La Société du spectacle (1973) with subtitles

Reading. Via Girish Shambu comes word that the new issue of Grey Room is devoted to “Guy Debord’s Cinema.” Two essays are freely accessible: Jason E. Smith considers “the theoretical centrality of the place of cinema in the situationist project, as well as its relative marginality in the actual practice of the SI.” And Jacques Rancière: “For Debord, the cinema is the ‘passive substitute for the active, unitary artistic activity that is now possible.'”

Peter Nellhaus recommends Mark Schilling’s Nudes! Guns! Ghosts! The Sensational Films of Shintoho.

In the works. “Is David Lowery having the year of his life or what?” asks the Playlist‘s Kevin Jagernauth. “In January he had his hand in three films in Park City: as the writer of Pit Stop, editor on Shane Carruth’s Upstream Color, and writer/director on his own impeccable Ain’t Them Bodies Saints. And the heat generated from that alone saw Lowery linked to a plethora of projects over the past seven months or so: writing Disney’s remake of Pete’s Dragon; writing and directing The Old Man and the Gun, with Robert Redford slated to star and produce; writing and directing former David Fincher project Torso, and producing Alex Ross Perry’s upcoming Listen Up Philip toplined by Jason Schwartzman and Elisabeth Moss.” And now word comes from the Hollywood Reporter‘s Borys Kit that Lowery will re-team with Casey Affleck on To Be Two, an adaptation of a short story from the Into the Silent Land: Travels in Neuropsychology collection by Paul Broks…. It’s set in a world where teleportation exists and people are scanned, the digital self sent to Mars, reconstructed atom by atom, while the original is vaporized. The story then posits the idea of the teleportation machine malfunctioning and not vaporizing the original person. Who is now real?”

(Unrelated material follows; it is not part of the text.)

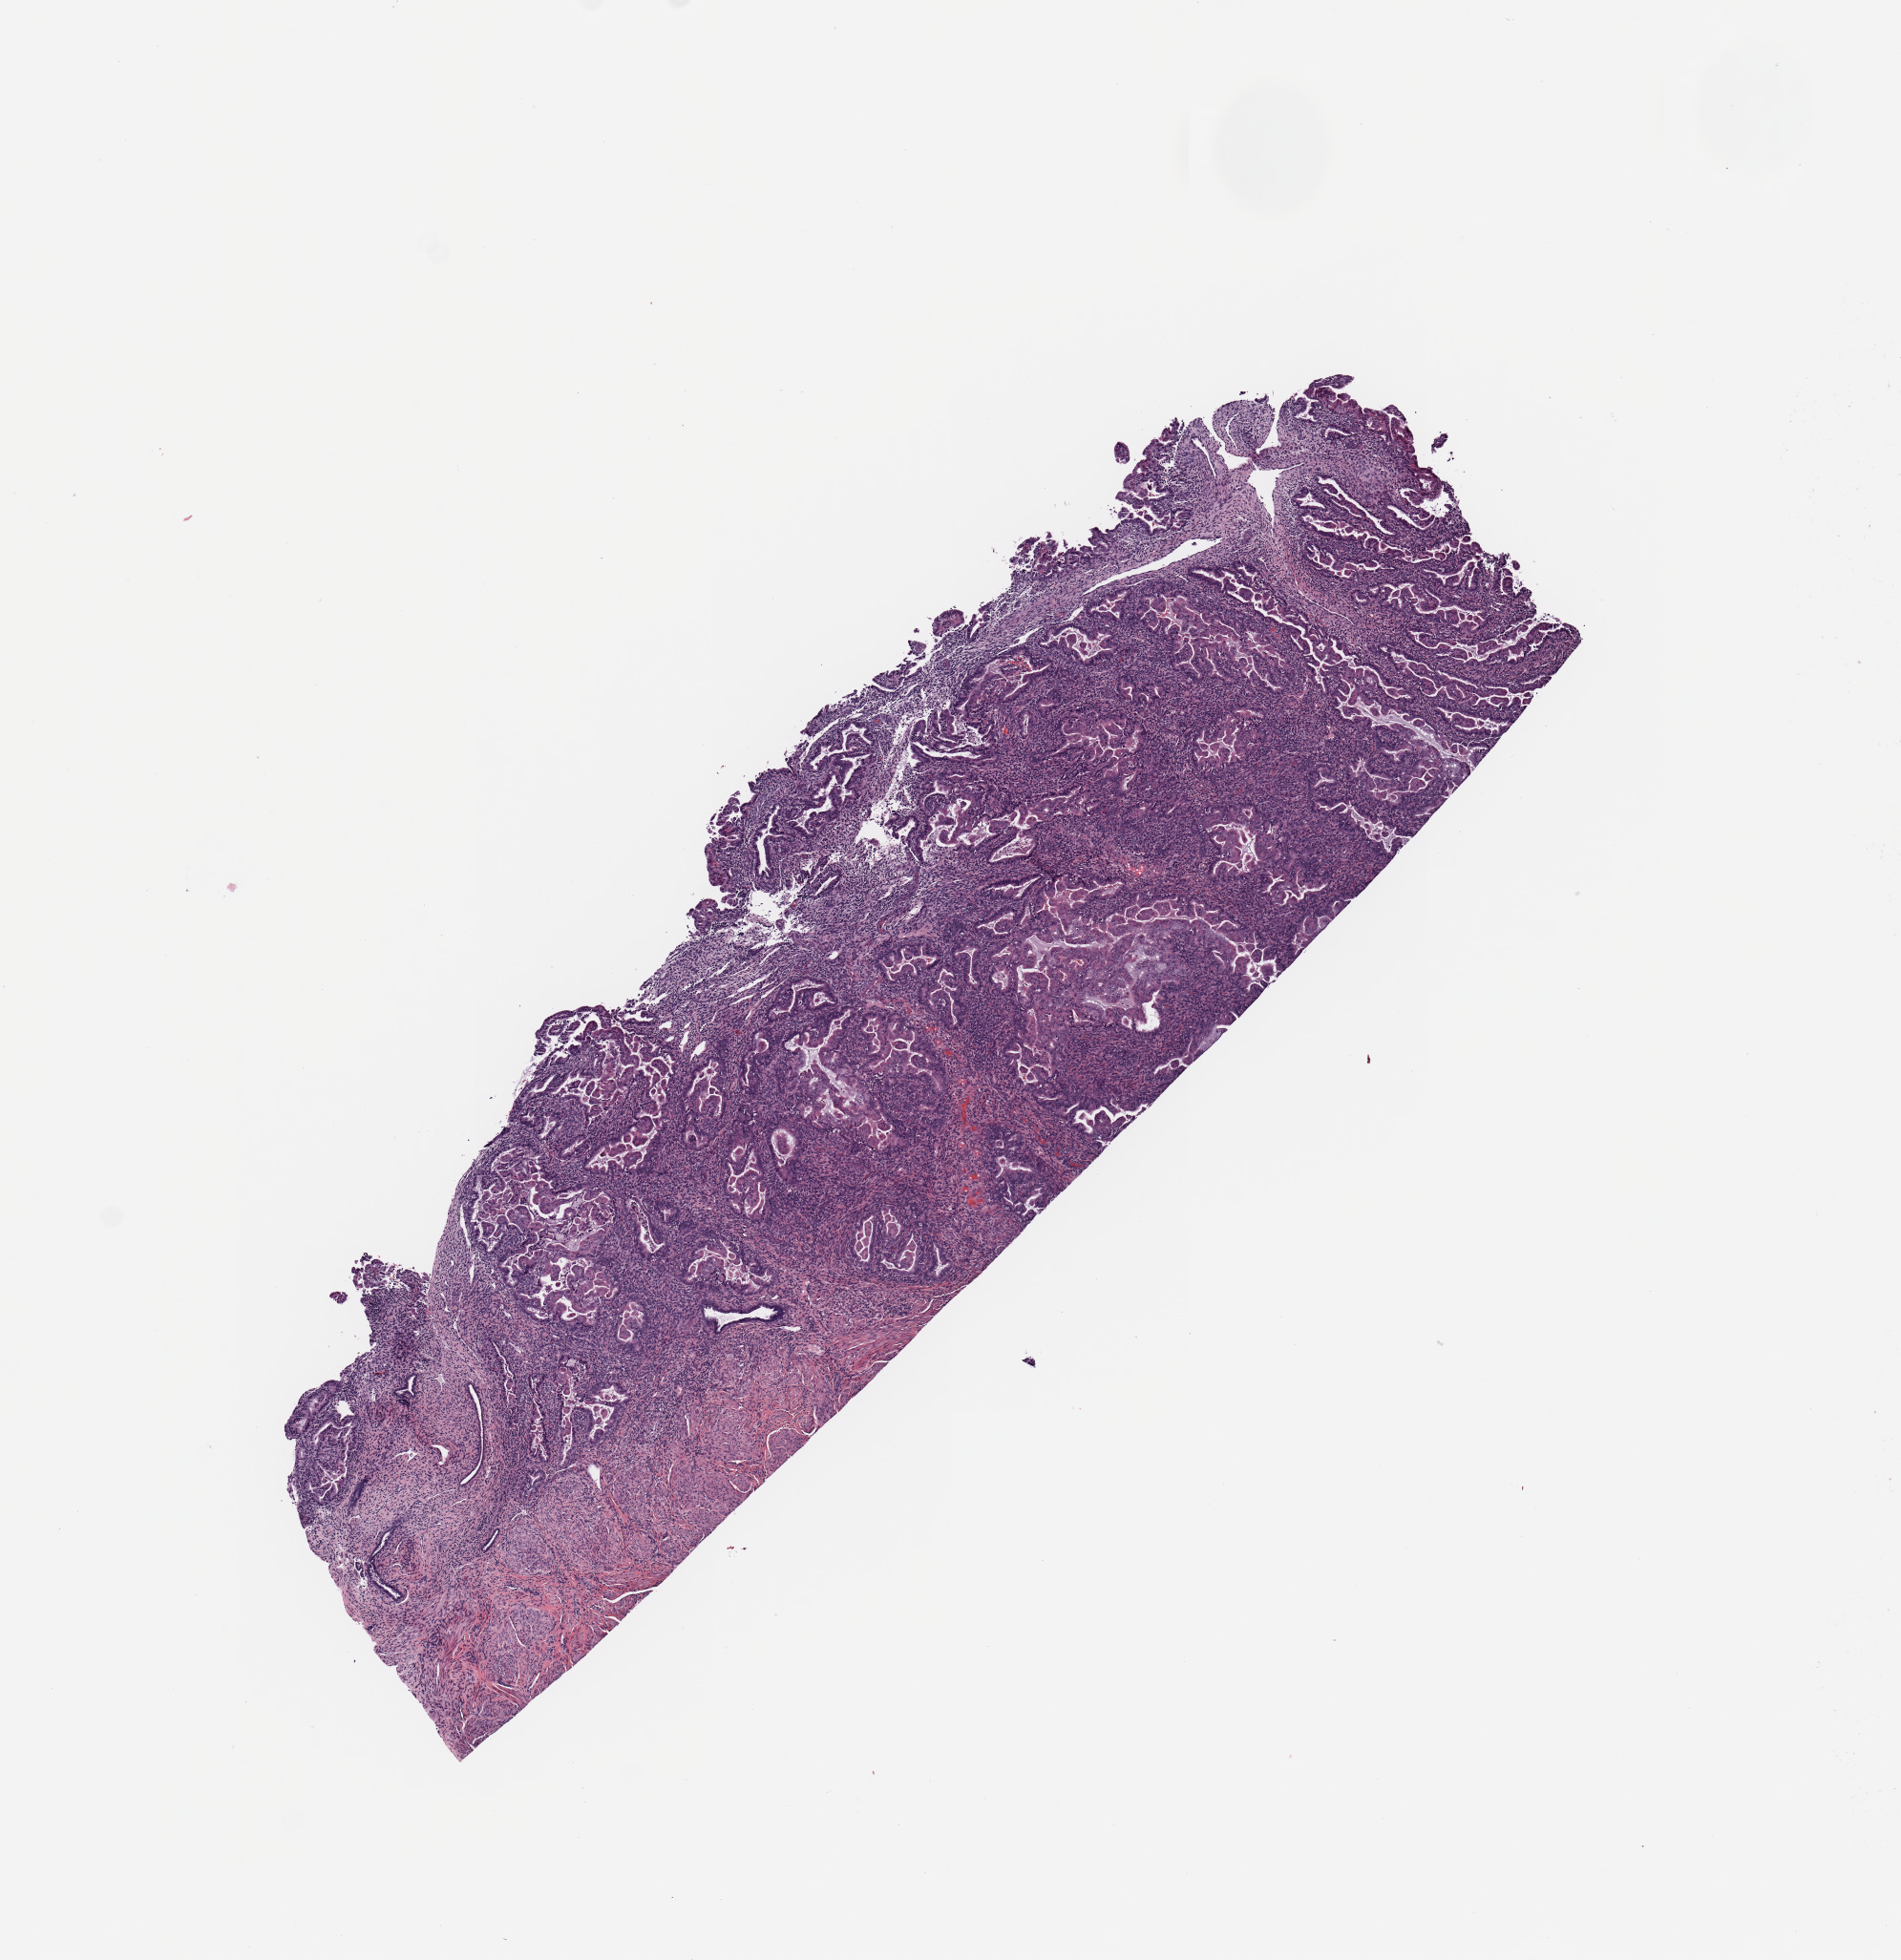
H&E whole-slide image, whole scanned area (about 7.9 x 8.1 mm) shown as a low-resolution overview. Tumour tissue sample, sampled site: uterus. Female, 42 y/o. Histologic grade: G1 (well differentiated). Pathologist review of this section (percent, as recorded): tumour nuclei 85%, necrosis 0%.
Diagnosis: Endometrioid adenocarcinoma, NOS. AJCC pathologic stage: I. Primary tumour site (as recorded): posterior endometrium.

“Ozu Pillow Shot” from Gabe Mendes

Cinema Guild has acquired U.S. digital and non-theatrical rights to Agnès Varda‘s From Here to There, a series of five 45-minute episodes originally aired on the French-German network Arte in 2011. As Alison Willmore notes at Indiewire, the series takes Varda around the world to meet up “with different artists and filmmakers, including directors Alexander Sokurov and Carlos Reygadas, sculptor Christian Boltanski and his partner, artist Annette Messager. She visits with Chris Marker at his home shortly before he passed away, and dances with Manoel de Oliveira.”

Sundance Selects has picked up U.S. rights to Claire Denis‘s Bastards and plans to release it on October 25, reports Indiewire‘s Nigel M. Smith.

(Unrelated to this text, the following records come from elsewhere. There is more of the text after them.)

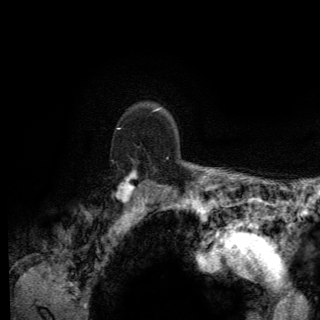
Breast MRI (dynamic contrast-enhanced), one axial slice; slice 106 of 150 in the series (ordered by position); cropped to one breast; dynamic contrast-enhanced series, time point 2 of 6 at this slice position (early post-contrast); 3 T; TE 2.8 ms, TR 7.8 ms; 320 × 320 image matrix, field of view 213 × 213 mm. Female patient.
Structures marked on this image (semi-automatically segmented with operator editing):
- enhancing-tissue mask used for the functional tumour volume (all voxels passing the contrast-enhancement thresholds inside the analysis volume; usually the tumour): bounding box <116,128,169,203> (left, top, right, bottom; pixels)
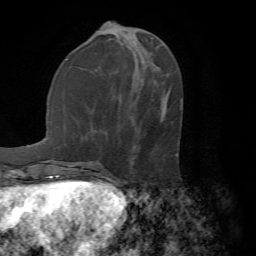
Breast MRI (dynamic contrast-enhanced), one axial slice; slice 23 of 72 in the series (ordered by position); cropped to one breast; dynamic contrast-enhanced series, time point 2 of 7 at this slice position (early post-contrast); 1.5 T; TE 4.2 ms, TR 8.7 ms; 256 × 256 image matrix. Female patient.
Structures marked on this image (semi-automatic segmentation, software-assisted and operator-edited):
- enhancing-tissue mask used for the functional tumour volume (all voxels passing the contrast-enhancement thresholds inside the analysis volume; usually the tumour): bounding box <106,154,177,177> (left, top, right, bottom; pixels)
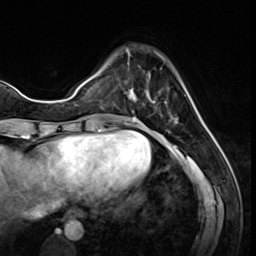
Breast MRI (dynamic contrast-enhanced), one axial slice; cropped to one breast; dynamic contrast-enhanced series, time point 2 of 8 at this slice position (early post-contrast); 3 T; TE 1.4 ms, TR 4.3 ms; 2.5 mm slice thickness; 256 × 256 image matrix. Female patient.
Annotated regions visible in this slice (semi-automatic segmentation, software-assisted and operator-edited):
- enhancing-tissue mask used for the functional tumour volume (all voxels passing the contrast-enhancement thresholds inside the analysis volume; usually the tumour): bounding box (x1, y1, x2, y2) in pixels: (126, 48, 178, 123)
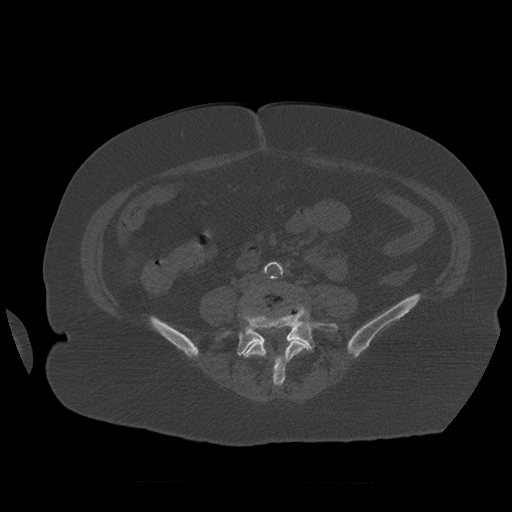
CT including the spine, one axial slice; slice 193 of 399 in the series (ordered by position); bone window (W 1800 / L 400 HU); 1.25 mm slice thickness; 512 × 512 image matrix, field of view 404 × 404 mm. Patient age 81 years. From the clinical record (not read from this slice): primary cancer: renal.
Annotated regions visible in this slice (semi-automatic segmentation, software-assisted and operator-edited):
- L4 vertebra: bounding box [x1, y1, x2, y2] px = [244, 336, 310, 387]
- L5 vertebra: [219, 305, 339, 357]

Danny Boyle will direct the pilot for Channel 4’s Babylon, a comedy “set in the world of modern policing,” reports the Guardian‘s Mark Sweney. Also, Dustin Hoffman and Judi Dench will star in the BBC’s adaptation of Roald Dahl’s Esio Trot.

And finally, the feed-clogger of the day, the news that Ben Affleck will play Batman to Henry Cavill’s Superman in Zack Snyder’s Man of Steel sequel.